One would think that after chaos erupted from the 2000 election officials would have made voting procedures easier and more efficient before contests reached their climax last week.
But that has turned out not to be entirely the case, and some North Carolinian candidates and constituents alike are continuing to feel the consequences.
It's too bad that they are having to wait so long before any final result comes along, and it seems as if more could have been done to avoid such uncertainty.
According to The Associated Press, the races for two Council of State offices are close enough to be subject to a recount.
Candidates and officials have fallen into even deeper confusion because of a voting machine-related breakdown. In Carteret County, an electronic touch-screen system's storage capacity was exceeded, and about 4,500 early ballots were lost permanently.
The races for state commissioner of agriculture and superintendent of public instruction are still in contention. In the former contest, Steve Troxler, a Republican, is leading incumbent Britt Cobb. GOP candidate Bill Fletcher trails Democrat June Atkinson in the latter race. These candidates and incumbents have worked too hard to have to wait so long for a final word.
Four years after thousands of ballots in Florida gave the entire nation headaches, a person reasonably could have assumed that election officials would have worked out the kinks of newer voting machines prior to one of the most significant elections in recent decades.
Just like candidates, these machines should have been vetted months before voters came into play. In Carteret County, at least, that didn't happen.

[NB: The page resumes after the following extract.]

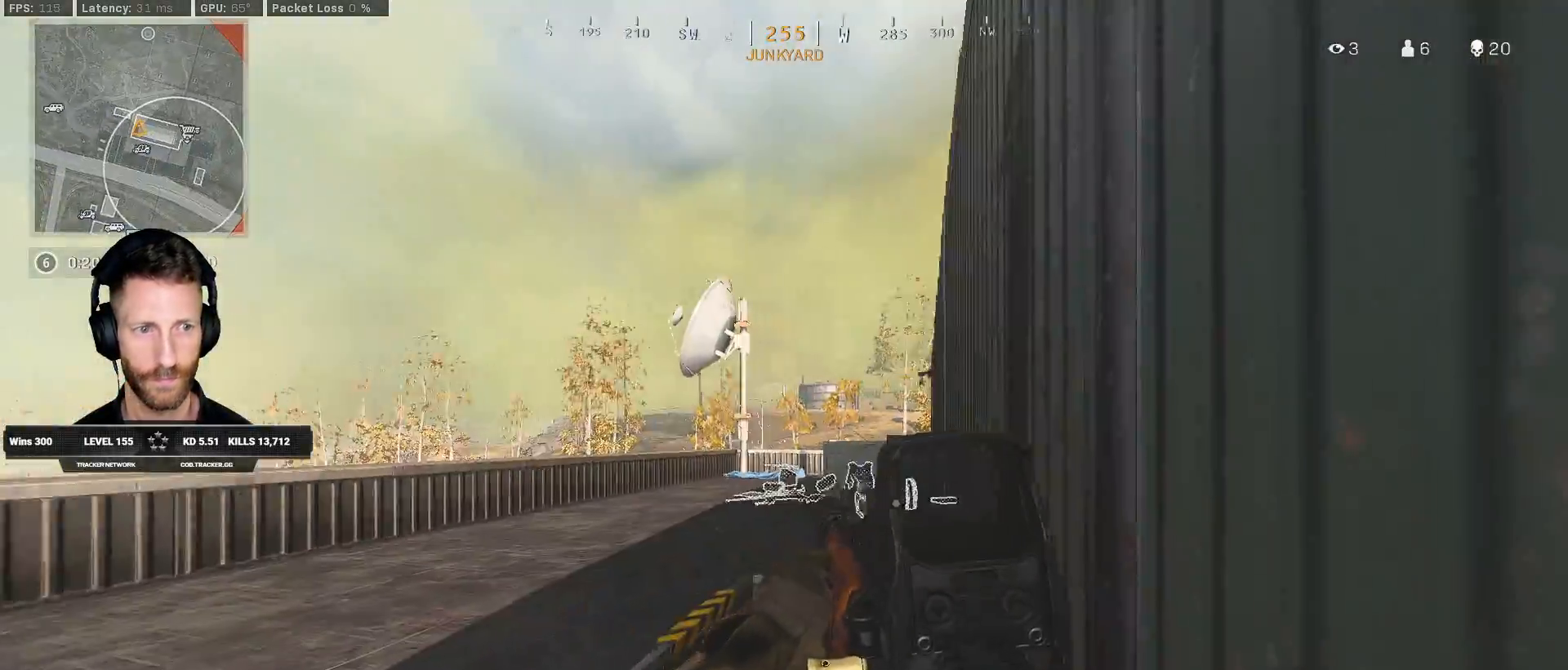
{"keys": ["ctrl", "d", "w"], "mouse": ["right"], "events": []}
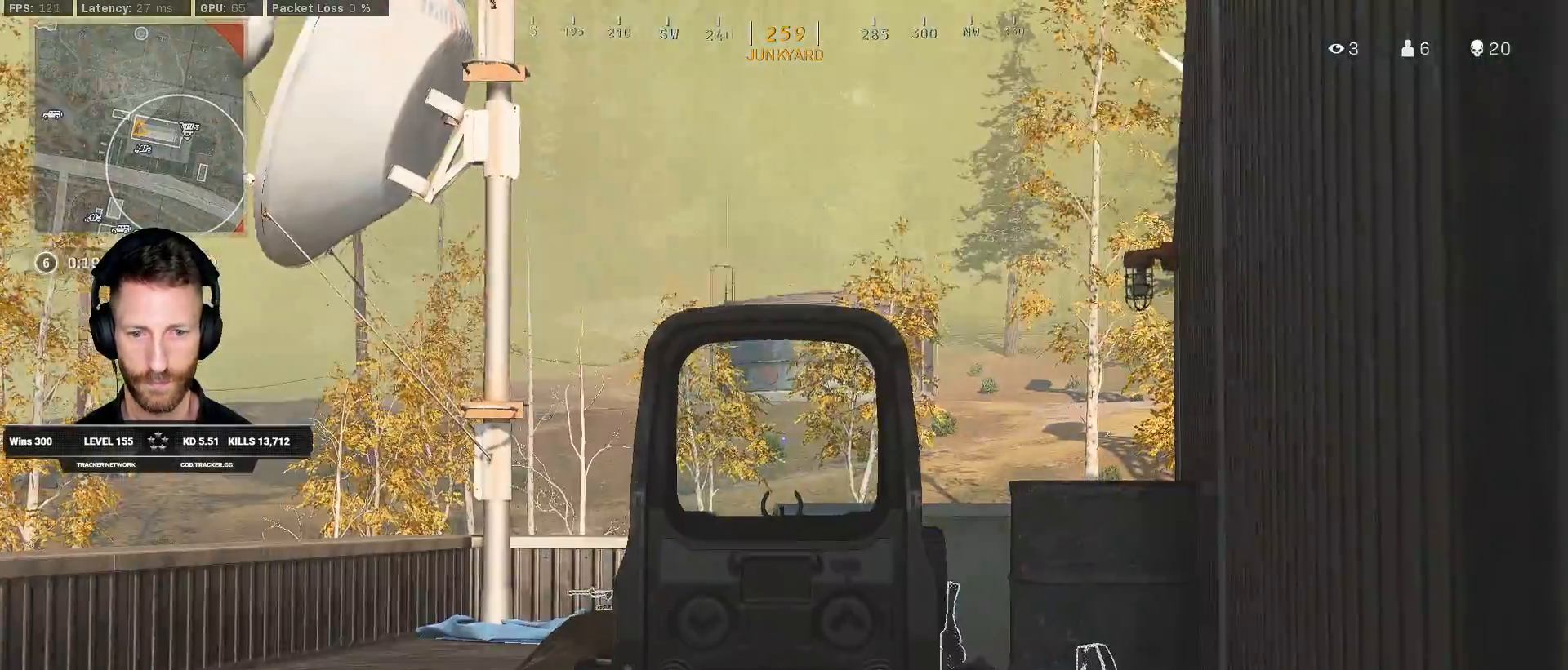
{"keys": ["ctrl", "d", "w"], "mouse": ["right"], "events": [[267, "d", "up"], [400, "d", "down"]]}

Provisional ballots, in addition to machine troubles, are to blame for the uncertainty. These votes also are holding up any official announcement of results.
To state that more foresight will be necessary in the future would be to state the obvious. But regardless, the idea needs to be taken even more seriously.
When races are this close in the future, the only major concern of candidates should be the simple difference in the number of votes cast for each.